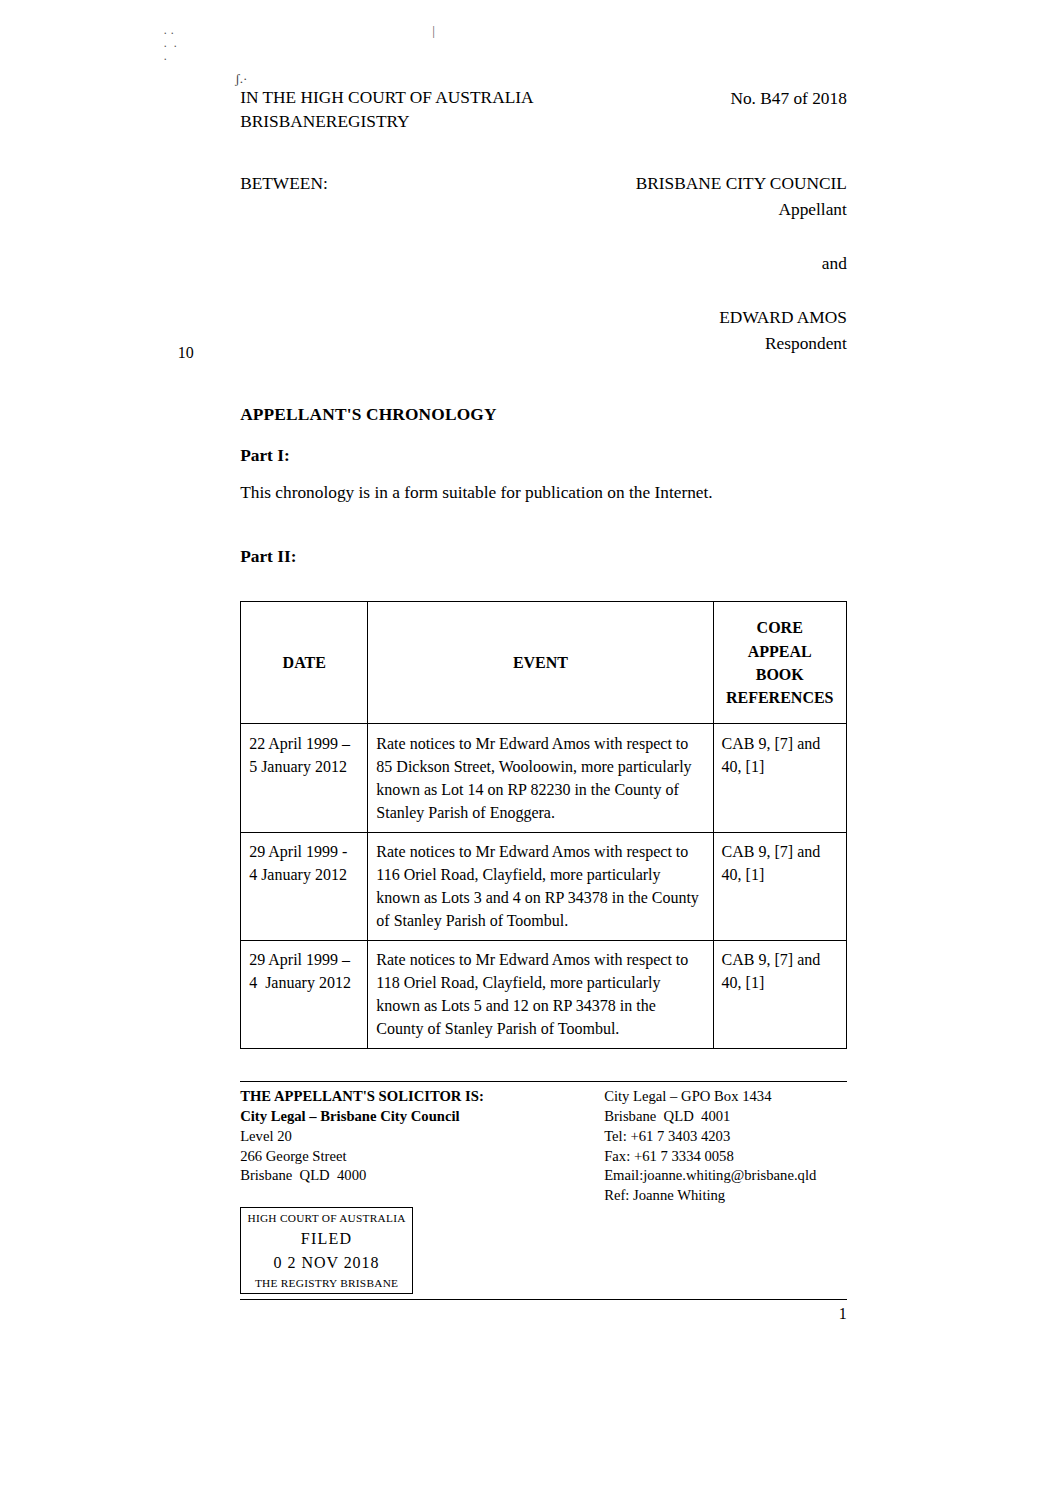· · · · ·
|
ʃ.·
10
IN THE HIGH COURT OF AUSTRALIA
BRISBANEREGISTRY
No. B47 of 2018
BETWEEN:
BRISBANE CITY COUNCIL Appellant
and
EDWARD AMOS Respondent
Appellant's Chronology
Part I:
This chronology is in a form suitable for publication on the Internet.
Part II:
| Date | Event | Core Appeal Book References |
| --- | --- | --- |
| 22 April 1999 – 5 January 2012 | Rate notices to Mr Edward Amos with respect to 85 Dickson Street, Wooloowin, more particularly known as Lot 14 on RP 82230 in the County of Stanley Parish of Enoggera. | CAB 9, [7] and 40, [1] |
| 29 April 1999 - 4 January 2012 | Rate notices to Mr Edward Amos with respect to 116 Oriel Road, Clayfield, more particularly known as Lots 3 and 4 on RP 34378 in the County of Stanley Parish of Toombul. | CAB 9, [7] and 40, [1] |
| 29 April 1999 – 4 January 2012 | Rate notices to Mr Edward Amos with respect to 118 Oriel Road, Clayfield, more particularly known as Lots 5 and 12 on RP 34378 in the County of Stanley Parish of Toombul. | CAB 9, [7] and 40, [1] |
THE APPELLANT'S SOLICITOR IS:
City Legal – Brisbane City Council
Level 20
266 George Street
Brisbane QLD 4000
City Legal – GPO Box 1434
Brisbane QLD 4001
Tel: +61 7 3403 4203
Fax: +61 7 3334 0058
Email:joanne.whiting@brisbane.qld
Ref: Joanne Whiting
HIGH COURT OF AUSTRALIA
FILED
0 2 NOV 2018
THE REGISTRY BRISBANE
1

※ ※ ※

With the pictures left aside, write out all of the records above exactly.

· · · · ·
|
ʃ.·
10
IN THE HIGH COURT OF AUSTRALIA
BRISBANEREGISTRY
No. B47 of 2018
BETWEEN:
BRISBANE CITY COUNCIL Appellant
and
EDWARD AMOS Respondent
Appellant's Chronology
Part I:
This chronology is in a form suitable for publication on the Internet.
Part II:
| Date | Event | Core Appeal Book References |
| --- | --- | --- |
| 22 April 1999 – 5 January 2012 | Rate notices to Mr Edward Amos with respect to 85 Dickson Street, Wooloowin, more particularly known as Lot 14 on RP 82230 in the County of Stanley Parish of Enoggera. | CAB 9, [7] and 40, [1] |
| 29 April 1999 - 4 January 2012 | Rate notices to Mr Edward Amos with respect to 116 Oriel Road, Clayfield, more particularly known as Lots 3 and 4 on RP 34378 in the County of Stanley Parish of Toombul. | CAB 9, [7] and 40, [1] |
| 29 April 1999 – 4 January 2012 | Rate notices to Mr Edward Amos with respect to 118 Oriel Road, Clayfield, more particularly known as Lots 5 and 12 on RP 34378 in the County of Stanley Parish of Toombul. | CAB 9, [7] and 40, [1] |
THE APPELLANT'S SOLICITOR IS:
City Legal – Brisbane City Council
Level 20
266 George Street
Brisbane QLD 4000
City Legal – GPO Box 1434
Brisbane QLD 4001
Tel: +61 7 3403 4203
Fax: +61 7 3334 0058
Email:joanne.whiting@brisbane.qld
Ref: Joanne Whiting
HIGH COURT OF AUSTRALIA
FILED
0 2 NOV 2018
THE REGISTRY BRISBANE
1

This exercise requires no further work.